Ever since coming to City in 2017, Gabriel Jesus has always been underperforming his npxG. One season or two seasons, we could’ve called it an unfortunate incident, but when it occurs consistently over 4-5 seasons, it’s more of a trend. That, much unfortunately, points towards inability to finish off chances in a clinical manner.
However, I think it’s more of a confidence issue, with him not getting enough game time. Another reason is also his failure to convert penalties. His ability to get into goal scoring positions and high-quality shots are testaments to his abilities. Game-time is all he needs.

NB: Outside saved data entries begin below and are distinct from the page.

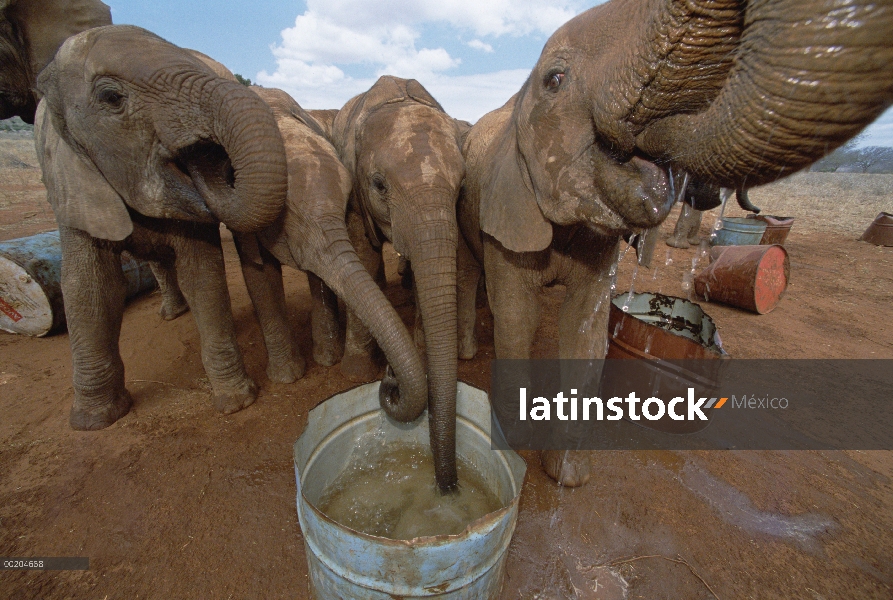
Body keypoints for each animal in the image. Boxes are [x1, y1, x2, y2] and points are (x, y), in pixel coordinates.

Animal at [33, 25, 286, 428]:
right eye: (111, 98)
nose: (207, 163)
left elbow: (203, 274)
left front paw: (236, 402)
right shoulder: (70, 180)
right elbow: (88, 287)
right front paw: (93, 421)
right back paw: (171, 314)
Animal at [314, 75, 466, 490]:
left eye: (462, 187)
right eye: (379, 185)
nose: (390, 380)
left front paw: (422, 350)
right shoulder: (353, 190)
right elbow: (363, 255)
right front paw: (356, 372)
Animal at [460, 0, 892, 482]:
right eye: (555, 80)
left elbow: (586, 328)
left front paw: (568, 476)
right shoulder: (508, 217)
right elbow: (519, 318)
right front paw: (514, 443)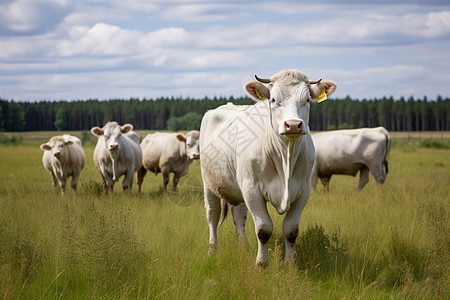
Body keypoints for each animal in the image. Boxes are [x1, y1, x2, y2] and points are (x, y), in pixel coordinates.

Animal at [199, 69, 336, 264]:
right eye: (273, 99)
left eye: (307, 99)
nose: (293, 125)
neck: (286, 157)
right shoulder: (252, 189)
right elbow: (263, 229)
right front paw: (262, 263)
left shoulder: (304, 190)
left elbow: (291, 230)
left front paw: (290, 263)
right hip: (209, 184)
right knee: (212, 215)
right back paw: (212, 251)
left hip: (238, 188)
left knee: (239, 216)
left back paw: (243, 247)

In conclusion, the 25-year old Brazilian will only get better as time progresses, having tremendous amounts of potential and technique, which should be done justice with ample playing time. For me, he is neither a conventional striker, nor a winger, but more of a wide striker, who starts wide but has the option to position himself centrally for making runs, thus effectively playing throughout the opponent third.
We saw Pep starting Jesus as a wide forward against Liverpool in the Prem, paired with Raheem Sterling, and needless to say, he did really well, even getting himself a goal to cap off a beautiful performance. He is being played as a wide striker in his National Team, where after a tough time and going 20 matches without a goal, he has been doing quite well.
Whichever team goes after him, should first clearly understand his profile before making a move, because his potential is far too much to be wasted deciding between which position suits him best. He needs a manager that trusts him. Under the right manager and in a team that can utilise him correctly, there’s no stopping Gabriel Jesus’ rise to the top.